Les chercheurs de l'Iramis montrent que le méthanol pourrait en effet être produit à partir de l'acide formique (HCOOH), obtenu par électro-réduction de CO2 ou issu de la biomasse. Dans une étude précédente, ils avaient prouvé que l'on peut générer du méthanol à partir d'acide formique avec un rendement de 50 %, en présence d'un catalyseur à base de ruthénium. Ce rendement était cependant limité par une réaction concurrente de déshydrogénation.
Cette même équipe révèle qu'il est possible d'éviter cette réaction secondaire en remplaçant le proton de l'acide formique par un groupe silyle (SiR3) et en utilisant des formiates silylés (HCOO-SiR3), des déchets dérivés de siloxanes produits par les industries pharmaceutique, médicale, cosmétique ou alimentaire. Leur nouveau procédé repose ainsi sur la formation de méthoxysilanes (CH3-O-SiR3) à partir de formiates silylés, une réaction catalysée très efficacement (avec un rendement supérieur à 75 %) par des complexes de ruthénium.

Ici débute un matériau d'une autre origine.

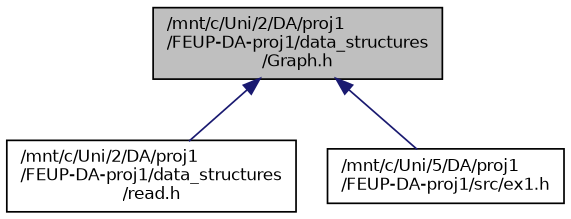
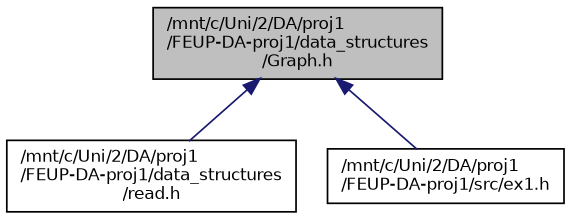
  digraph {
    node [color=black fillcolor=white fontname=Helvetica fontsize=10 shape=record style=filled]
    edge [color=midnightblue dir=back fontname=Helvetica fontsize=10 labelfontname=Helvetica labelfontsize=10 style=solid]
    n1 [fillcolor=grey75 fontcolor=black height=0.2 label="/mnt/c/Uni/2/DA/proj1\l/FEUP-DA-proj1/data_structures\l/Graph.h" width=0.4]
    n2 [height=0.2 label="/mnt/c/Uni/2/DA/proj1\l/FEUP-DA-proj1/data_structures\l/read.h" width=0.4]
-   n3 [height=0.2 label="/mnt/c/Uni/5/DA/proj1\l/FEUP-DA-proj1/src/ex1.h" width=0.4]
+   n3 [height=0.2 label="/mnt/c/Uni/2/DA/proj1\l/FEUP-DA-proj1/src/ex1.h" width=0.4]
    n1 -> n2
    n1 -> n3
  }
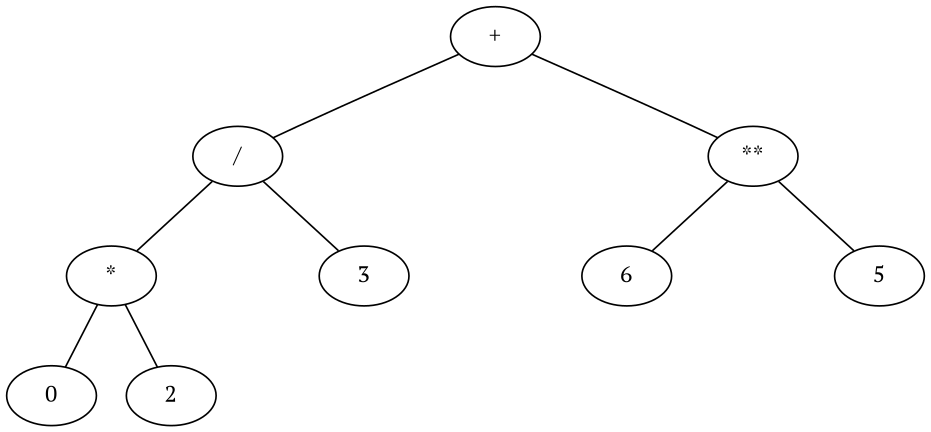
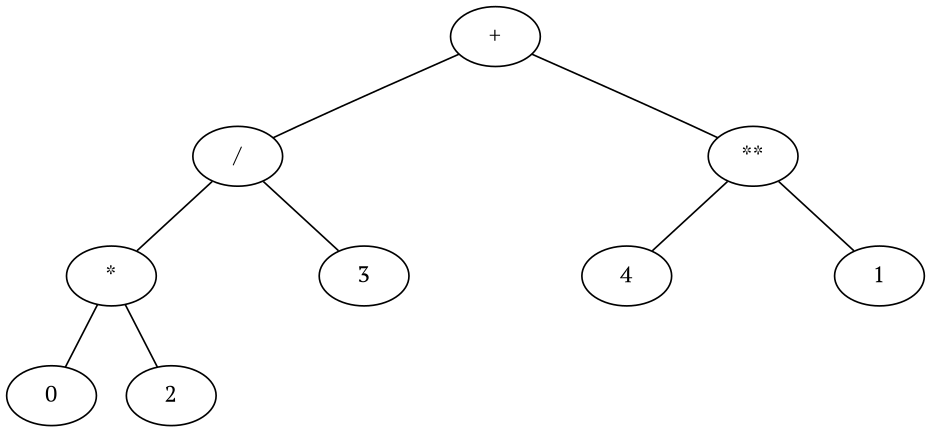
  graph {
    fontname="PT Serif"
    node [fontname="PT Serif"]
    edge [fontname="PT Serif" style=invis]
    n1 [label="/"]
    n1b1 [style=invis width=.1]
    n1b2 [style=invis width=.1]
    n1b3 [style=invis width=.1]
    n5 [label="**"]
    n6 [label="*"]
    n2b1 [style=invis width=.1]
    n8 [label=3]
-   n9 [label=6]
+   n9 [label=4]
    n7b1 [style=invis width=.1]
-   n11 [label=5]
+   n11 [label=1]
    n12 [label=0]
    n13 [label=2]
    n14 [label="+"]
    subgraph sub_1 {
      rank=same
      n1
      n1b1
      n1b2
      n1b3
      n5
    }
    subgraph sub_2 {
      rank=same
      n6
      n2b1
      n8
    }
    subgraph sub_3 {
      rank=same
      n9
      n7b1
      n11
    }
    n1 -- n1b1
    n1 -- n6 [style=""]
    n1 -- n2b1
    n1 -- n8 [style=""]
    n1b1 -- n1b2
    n1b2 -- n1b3
    n1b3 -- n5
    n5 -- n9 [style=""]
    n5 -- n7b1
    n5 -- n11 [style=""]
    n6 -- n2b1
    n6 -- n12 [style=""]
    n6 -- n13 [style=""]
    n2b1 -- n8
    n9 -- n7b1
    n7b1 -- n11
    n14 -- n1 [style=""]
    n14 -- n1b1
    n14 -- n1b2
    n14 -- n1b3
    n14 -- n5 [style=""]
  }
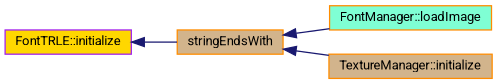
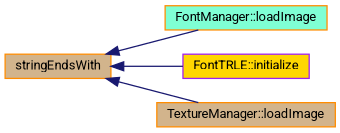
  digraph {
    fontname=Roboto
    rankdir=LR
    node [color=darkorange fillcolor=tan fontname=Roboto fontsize=10 shape=record style=filled]
    edge [color=midnightblue dir=back fontname=Roboto fontsize=10 labelfontname=Helvetica labelfontsize=10 style=solid]
    n1 [fontcolor=black height=0.2 label=stringEndsWith width=0.4]
    n2 [fillcolor=aquamarine height=0.2 label="FontManager::loadImage" width=0.4]
    n3 [color=purple fillcolor=gold height=0.2 label="FontTRLE::initialize" width=0.4]
-   n4 [height=0.2 label="TextureManager::initialize" width=0.4]
+   n4 [height=0.2 label="TextureManager::loadImage" width=0.4]
    n1 -> n2
-   n3 -> n1
+   n1 -> n3
    n1 -> n4
  }
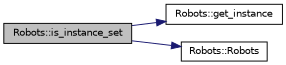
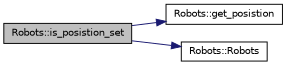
  digraph {
    rankdir=LR
    node [color=black fillcolor=white fontname=Helvetica fontsize=10 shape=record style=filled]
    edge [color=midnightblue fontname=Helvetica fontsize=10 labelfontname=Helvetica labelfontsize=10 style=solid]
-   n1 [fillcolor=grey75 fontcolor=black height=0.2 label="Robots::is_instance_set" width=0.4]
-   n2 [height=0.2 label="Robots::get_instance" width=0.4]
+   n1 [fillcolor=grey75 fontcolor=black height=0.2 label="Robots::is_posistion_set" width=0.4]
+   n2 [height=0.2 label="Robots::get_posistion" width=0.4]
    n3 [height=0.2 label="Robots::Robots" width=0.4]
    n1 -> n2
    n1 -> n3
  }
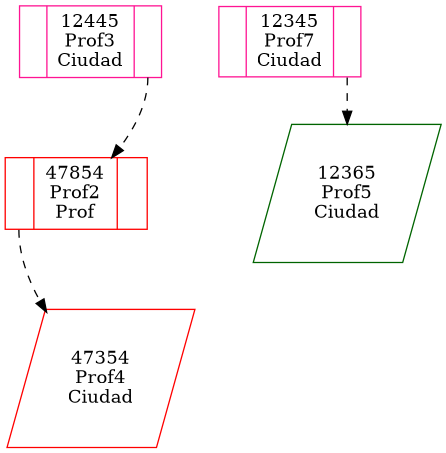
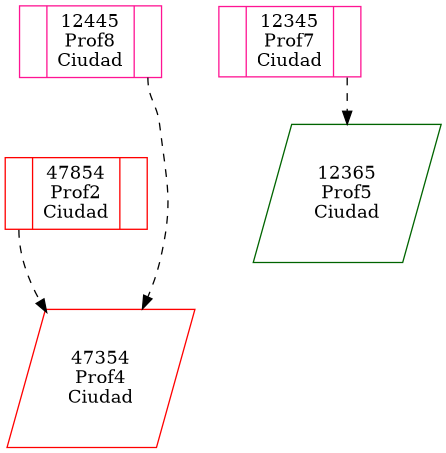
  digraph {
    rankdir=TB
    node [color=deeppink shape=record]
    edge [style=dashed tailport=C1]
-   n1 [label="<C0>|12445\nProf3\nCiudad|<C1>"]
-   n2 [color=red label="<C0>|47854\nProf2\nProf|<C1>"]
+   n1 [label="<C0>|12445\nProf8\nCiudad|<C1>"]
+   n2 [color=red label="<C0>|47854\nProf2\nCiudad|<C1>"]
    n3 [label="<C0>|12345\nProf7\nCiudad|<C1>"]
    n4 [color=darkgreen label="12365\nProf5\nCiudad" shape=parallelogram]
    n5 [color=red label="47354\nProf4\nCiudad" shape=parallelogram]
-   n1 -> n2
+   n1 -> n5
    n2 -> n5 [tailport=C0]
    n3 -> n4
  }
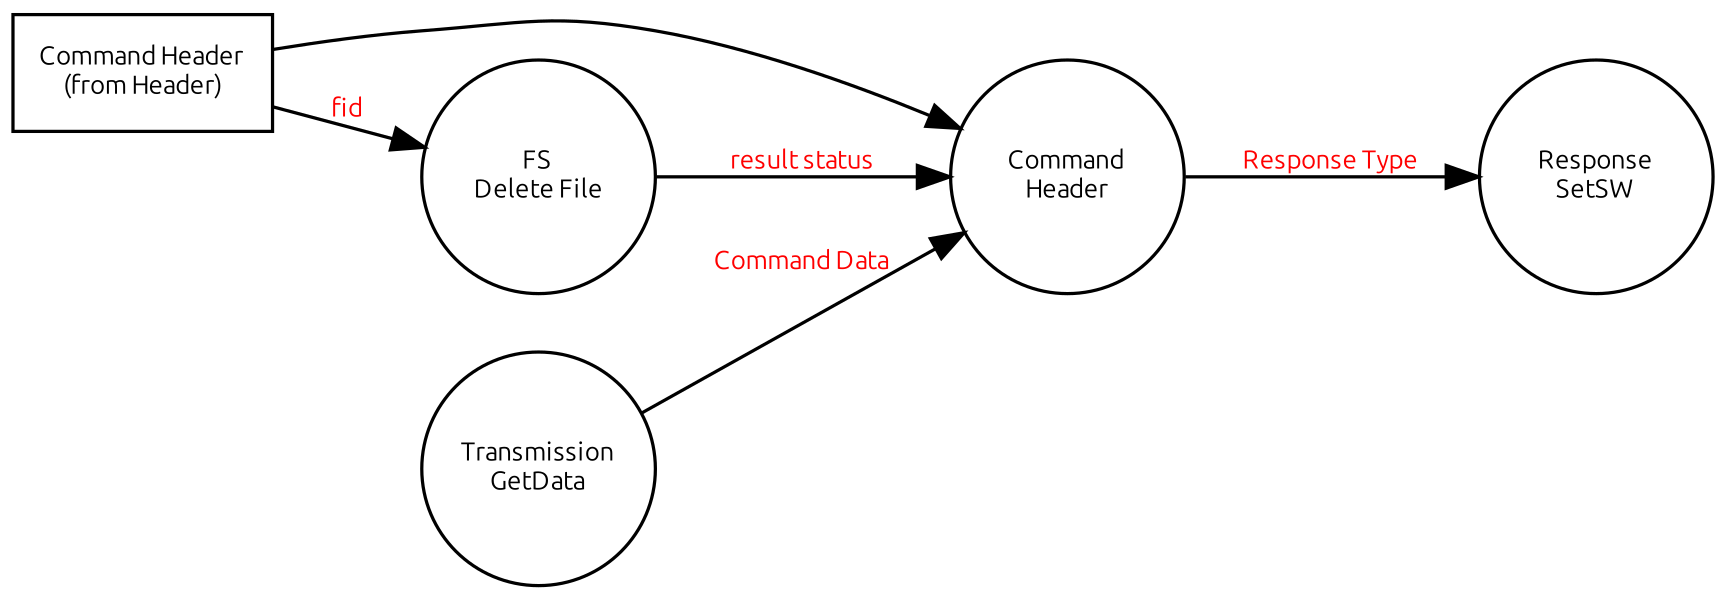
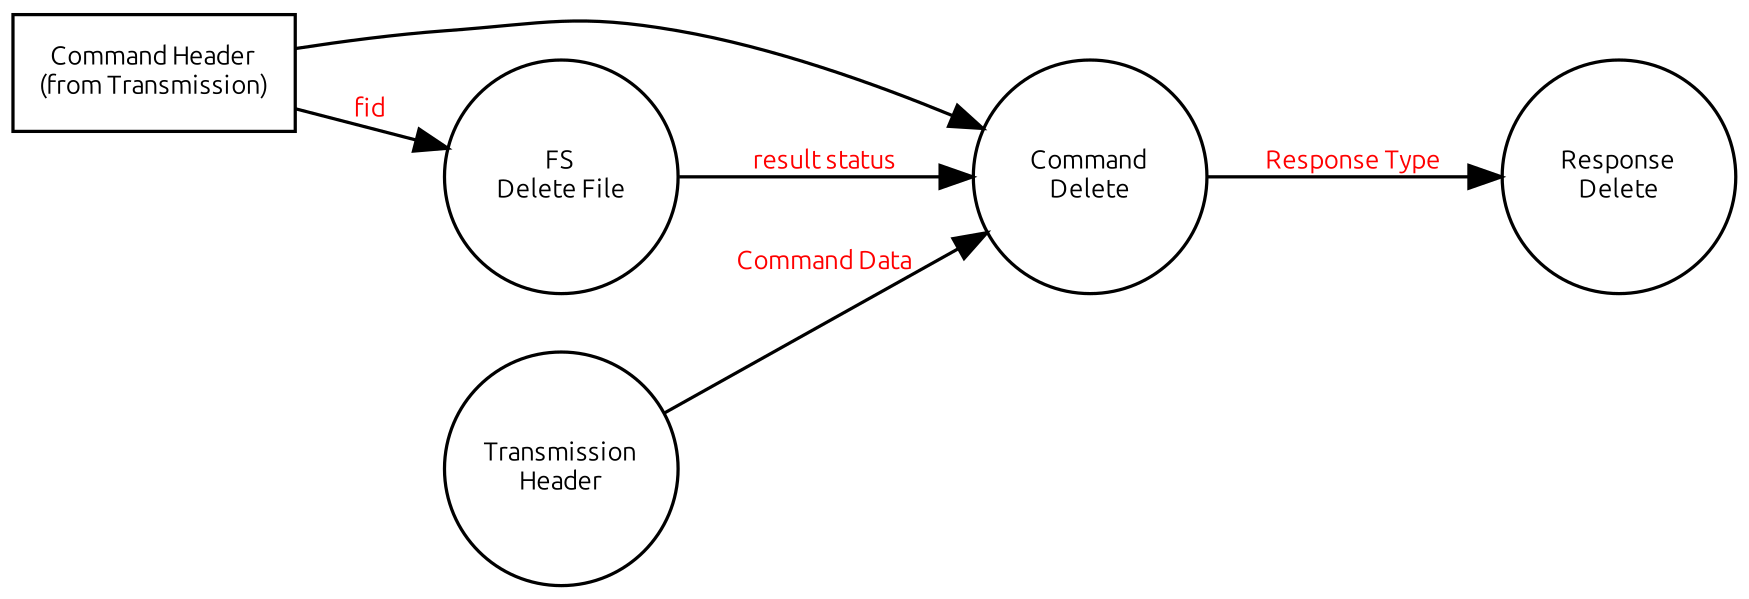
  digraph {
    fontname=Ubuntu
    rankdir=LR
    node [fontname=Ubuntu fontsize=8 shape=circle fixedsize=true]
    edge [fontcolor=Red fontname=Ubuntu fontsize=8]
-   n1 [label="Command Header\n(from Header)" shape=record fixedsize=""]
-   n2 [label="Command\nHeader" width=1]
+   n1 [label="Command Header\n(from Transmission)" shape=record fixedsize=""]
+   n2 [label="Command\nDelete" width=1]
    n3 [label="FS\nDelete File" width=1]
-   n4 [label="Response\nSetSW" width=1]
-   n5 [label="Transmission\nGetData" width=1]
+   n4 [label="Response\nDelete" width=1]
+   n5 [label="Transmission\nHeader" width=1]
    n1 -> n2
    n1 -> n3 [label=fid]
    n2 -> n4 [label="Response Type"]
    n3 -> n2 [label="result status"]
    n5 -> n2 [label="Command Data"]
  }
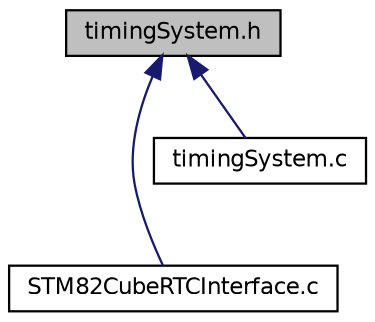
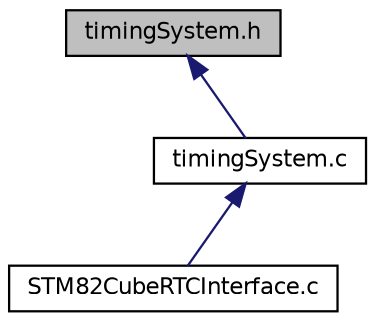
  digraph {
    node [color=black fillcolor=white fontname=Helvetica fontsize=10 shape=record style=filled]
    edge [color=midnightblue dir=back fontname=Helvetica fontsize=10 labelfontname=Helvetica labelfontsize=10 style=solid]
    n1 [fillcolor=grey75 fontcolor=black height=0.2 label="timingSystem.h" width=0.4]
    n2 [height=0.2 label="STM82CubeRTCInterface.c" width=0.4]
    n3 [height=0.2 label="timingSystem.c" width=0.4]
-   n1 -> n2
+   n3 -> n2
    n1 -> n3
  }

Le méthanol est ensuite obtenu par hydrolyse des méthoxysilanes.
Ainsi proposent-ils une nouvelle voie vers le méthanol à partir de deux déchets en contribuant au recyclage du CO2 et du silicium. De plus, les sous-produits indésirables du procédé sont aussi aisément recyclables : ceux issus des réactions impliquant du silicium peuvent redonner des formiates silylés par réaction avec l'acide formique.